To stay on track to graduate, a student must obtain passing grades in classes that count toward graduation. For some students–especially those at a trade or technical school–they must work harder to pass academic classes than their peers in a traditional high school setting. Often, trade schools will have students take two weeks in trade classes and have an accelerated academic course load for the remainder of the month. This can result in a number of tests, quizzes, and projects due at the same time. Making sure that students can manage their assignments, practice good study habits, and turn in projects on time are some ways that educators and an IEP team can help a child meet their graduation goals while in a trade school setting. For those in a traditional high school, the student in question should practice the same skills, as well as determine whether or not they wish to attend college after graduation. If the student does not wish to do so, parents and the IEP team should discuss with the student other interests they may be able to pursue, and the likelihood of obtaining a trade or associate’s degree instead of a standard four-year program.

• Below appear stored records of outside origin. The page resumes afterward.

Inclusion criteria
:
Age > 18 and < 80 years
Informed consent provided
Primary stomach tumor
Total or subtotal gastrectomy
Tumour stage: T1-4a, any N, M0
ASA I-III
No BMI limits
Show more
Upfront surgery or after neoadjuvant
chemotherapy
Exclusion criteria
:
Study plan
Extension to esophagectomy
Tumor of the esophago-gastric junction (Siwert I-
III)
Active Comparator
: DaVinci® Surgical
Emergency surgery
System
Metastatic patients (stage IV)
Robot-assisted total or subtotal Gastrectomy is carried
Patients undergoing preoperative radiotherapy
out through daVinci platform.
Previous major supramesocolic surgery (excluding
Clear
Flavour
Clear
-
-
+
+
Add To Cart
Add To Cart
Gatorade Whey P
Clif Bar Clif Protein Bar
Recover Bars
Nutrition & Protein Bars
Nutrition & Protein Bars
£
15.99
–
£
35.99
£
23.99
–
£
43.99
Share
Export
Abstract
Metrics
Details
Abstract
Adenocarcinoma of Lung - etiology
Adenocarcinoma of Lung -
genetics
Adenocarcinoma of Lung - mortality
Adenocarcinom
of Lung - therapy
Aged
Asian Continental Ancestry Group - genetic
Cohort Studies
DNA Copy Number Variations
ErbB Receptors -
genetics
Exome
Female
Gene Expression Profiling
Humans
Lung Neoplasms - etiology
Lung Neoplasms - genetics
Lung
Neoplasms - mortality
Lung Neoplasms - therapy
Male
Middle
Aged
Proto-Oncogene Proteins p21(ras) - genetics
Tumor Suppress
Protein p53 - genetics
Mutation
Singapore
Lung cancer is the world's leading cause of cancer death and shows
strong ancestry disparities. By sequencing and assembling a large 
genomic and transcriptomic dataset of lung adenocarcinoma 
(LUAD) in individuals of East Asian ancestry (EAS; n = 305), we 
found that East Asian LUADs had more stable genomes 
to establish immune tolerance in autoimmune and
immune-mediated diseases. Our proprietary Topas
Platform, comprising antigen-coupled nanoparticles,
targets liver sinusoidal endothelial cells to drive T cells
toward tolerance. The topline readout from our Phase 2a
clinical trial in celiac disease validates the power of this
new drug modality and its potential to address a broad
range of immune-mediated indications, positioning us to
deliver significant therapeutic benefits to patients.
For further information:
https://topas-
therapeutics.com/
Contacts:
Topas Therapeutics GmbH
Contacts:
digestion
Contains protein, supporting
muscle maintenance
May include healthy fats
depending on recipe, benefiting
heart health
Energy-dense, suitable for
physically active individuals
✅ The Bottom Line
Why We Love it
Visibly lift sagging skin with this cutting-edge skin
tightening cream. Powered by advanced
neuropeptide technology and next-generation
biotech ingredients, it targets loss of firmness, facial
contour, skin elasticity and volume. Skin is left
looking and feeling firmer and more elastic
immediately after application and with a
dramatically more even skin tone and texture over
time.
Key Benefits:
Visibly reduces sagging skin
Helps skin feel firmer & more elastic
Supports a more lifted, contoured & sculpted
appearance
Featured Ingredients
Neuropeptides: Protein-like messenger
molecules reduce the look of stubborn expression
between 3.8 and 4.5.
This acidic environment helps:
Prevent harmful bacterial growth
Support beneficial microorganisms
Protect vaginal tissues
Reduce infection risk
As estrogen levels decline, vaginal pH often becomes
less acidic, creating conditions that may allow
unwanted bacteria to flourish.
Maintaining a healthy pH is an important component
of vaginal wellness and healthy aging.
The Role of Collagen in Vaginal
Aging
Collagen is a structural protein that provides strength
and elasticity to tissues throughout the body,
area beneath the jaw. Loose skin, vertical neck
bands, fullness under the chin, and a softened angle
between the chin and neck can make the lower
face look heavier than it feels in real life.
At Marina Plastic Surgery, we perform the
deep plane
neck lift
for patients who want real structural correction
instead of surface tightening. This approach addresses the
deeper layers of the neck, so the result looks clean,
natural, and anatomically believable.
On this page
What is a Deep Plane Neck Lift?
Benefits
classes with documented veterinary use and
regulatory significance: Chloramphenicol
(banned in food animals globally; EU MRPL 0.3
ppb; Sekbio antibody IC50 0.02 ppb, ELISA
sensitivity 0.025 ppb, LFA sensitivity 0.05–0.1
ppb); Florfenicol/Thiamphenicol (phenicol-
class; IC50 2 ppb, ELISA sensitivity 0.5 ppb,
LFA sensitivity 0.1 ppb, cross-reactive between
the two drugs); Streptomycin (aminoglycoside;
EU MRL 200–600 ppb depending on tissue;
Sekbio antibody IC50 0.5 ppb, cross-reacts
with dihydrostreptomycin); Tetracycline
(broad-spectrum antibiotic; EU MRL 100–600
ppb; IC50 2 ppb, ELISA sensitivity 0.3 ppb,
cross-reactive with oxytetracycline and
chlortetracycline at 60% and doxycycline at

Keeping a student on track to graduate is the responsibility of first and foremost, the student. Students should take the time to assess their post-graduation plans, and decide if a traditional college is right for them. If a student appears to be more inclined toward a trade, their IEP team and parents can research a certificate or associate’s degree program which can provide further training. In-depth training at a skill a student is already excelling in is a cost-effective alternative to traditional college, meant for skilled laborers, crafters, and students who may elect not to pursue a four-year college plan after graduation.

An IEP team must do their best to collaborate throughout the school year with students and parents to evaluate a student’s progress toward their educational goals. A student’s path may appear simple, but road blocks can occur. And regardless of any post-high school academic plans, it is important to ensure that each student is aware of treatment and support options that are available outside the school setting. It is important to help students connect with any therapists or assistance programs that they may need once they leave the structure of the school day for their adult lives.

How does your school help students to prepare for life after graduation?